By Sean Coughlan
BBC News Magazine
Milk deliveries to the doorstep fell by a half between 2000 and 2004
Doorstep deliveries of milk have fallen, but milkmen are launching an online service to prevent them becoming an endangered species.
Milk delivery services are fighting back after a decade of sharp decline, with the launch of a website which promises to match up potential customers with their nearest delivery service.
The website - www.findmeamilkman.net - will seek to revive deliveries in urban areas where the milk round has been replaced by the supermarket run.
Milk delivery companies are already diversifying - supplying bread, eggs, vegetables, fruit juices and soft drinks. And they have also experimented with special offers such as books.
The industry body, Dairy UK, says bin liners, garden compost and kitchen foil have all made their way into the milk round.
A spokesperson for Dairy UK says there is a growing trend towards home deliveries, driven by online shopping, and milk companies want to remind customers that they can also get their milk delivered to the door.
Once a familiar figure, the traditional milkman has been marginalised by changing social patterns, says Dairy UK.
People now buy milk in cheap, open-all-hours supermarkets, and the increase in people living alone and families where both parents are out at work has ended the days when the milkman went around each week collecting payment.
Milkmen used to be a familiar figure in sit-coms
The launch of the milk delivery website wants to make sure that milkmen don't disappear entirely as they offer a "tremendous lifeline for the community, particularly the elderly".
But these delivery services depend on finding people willing to get out of bed to begin work in the middle of the night.
According to Express Dairies' diary of a milk delivery person, it's a life that suits an independent self-starter, with no fear of the alarm clock.
"Being a milk delivery person is not the life for the faint-hearted. I work outdoors in all weathers, usually starting my round at around 3.30am," says the milkman's diary.
"This means that I usually get out of bed at 2.30am, drive to the depot (no traffic about at this time so no traffic jams) and load my vehicle with about 30 crates of milk and a selection of goods. A quick cup of tea and I am off to my rounds delivery area.
"It may seem strange but I really enjoy my job. I am able to work on my own, at my own pace (remembering that people like their deliveries early) and by using my hand held computer I have all of the information I need to ensure that all of my customers get their correct orders delivered to the right place."
Dairy UK estimates there are 9,500 people delivering milk - and the organisation's director general, Jim Begg, says there is still a strong demand.
"There is no doubt that consumers like having the milkman around," he says. For many, the milkman represents an essential lifeline to the outside world, but more and more people are recognising the lifestyle benefits of home delivery."
But figures from another industry organisation, the Milk Development Council (MDC), show the extent of the decline in milk deliveries.
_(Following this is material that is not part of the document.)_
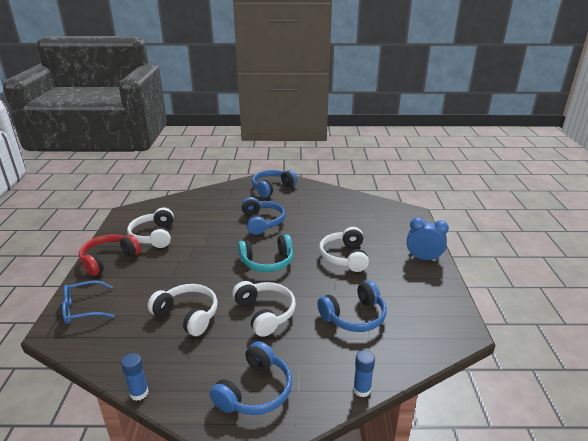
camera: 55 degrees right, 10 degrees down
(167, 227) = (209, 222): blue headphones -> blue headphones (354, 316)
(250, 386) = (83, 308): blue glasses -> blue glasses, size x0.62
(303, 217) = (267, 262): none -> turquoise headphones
A decade ago, more than 2.5 billion litres of milk were being delivered to the doorstep each year, which by 2004 had fallen to 637 million. Only 13% of the milk now consumed at home comes from delivery rounds.
This collapse - with the amount of milk delivered to the doorstep falling by half between 2000 and 2004 - has been created by changing patterns in shopping, says the MDC.
People are going to the supermarket more regularly - and don't need their pints delivered each morning. It's also cheaper to get milk from the supermarket than from home delivery.
And a spokesperson for the MDC says there appeared to be a cultural change. The milkman, once a familiar local sight and a regular fixture of sit-coms, "seemed to have been lost somewhere".
With the price of a delivered pint of milk at 45p plus delivery and a supermarket pint at a fraction of this it's no wonder peoples habits are changing. I still have mine delivered as I think that the delivered milk tastes nicer.
Sam Farncombe, Farnham
I liked having my milk delivered. However kids would steal it, and the milk man always came around too early in the afternoon to collect money. It was very inconvenient, plus it's far easier to buy in a supermarket now, and pay by a variety of ways, including plastic.
In my previous area, milk was delivered by 2am in the morning. After being out for a few hours during the summer mornings the milk would not last as long. When i buy milk, i want it to last at least 6 days, my delivered milk didn't till the end of the next day in summer. There was also no choice on getting organic milk either.
Sara Johnston, Galashiels, Scottish borders
Would love to have a milkman but I know that the milk would be stolen from doorstep.
I went back to having a milkman deliver this year. Good service, fair prices and a fight back for the 'little man'. I hope it continues.
Pat, Dorchester, dorset
As a young lad, I used to help out our local dairy on a saturday morning, travelling round the villages, dropping off people's pints, bread and so on. It always amazed me that the customers were almost pleased to see us, stopping to chat about this and that, particularly the more elderly people who saw us as a means to talk to the outside world.
It'd be a real shame if milkmen were to disappear altogether - in remote & rural areas, they can provide a vital "pipeline" of fresh produce to those people who for whatever reason, are unable to get to a supermarket regulalry.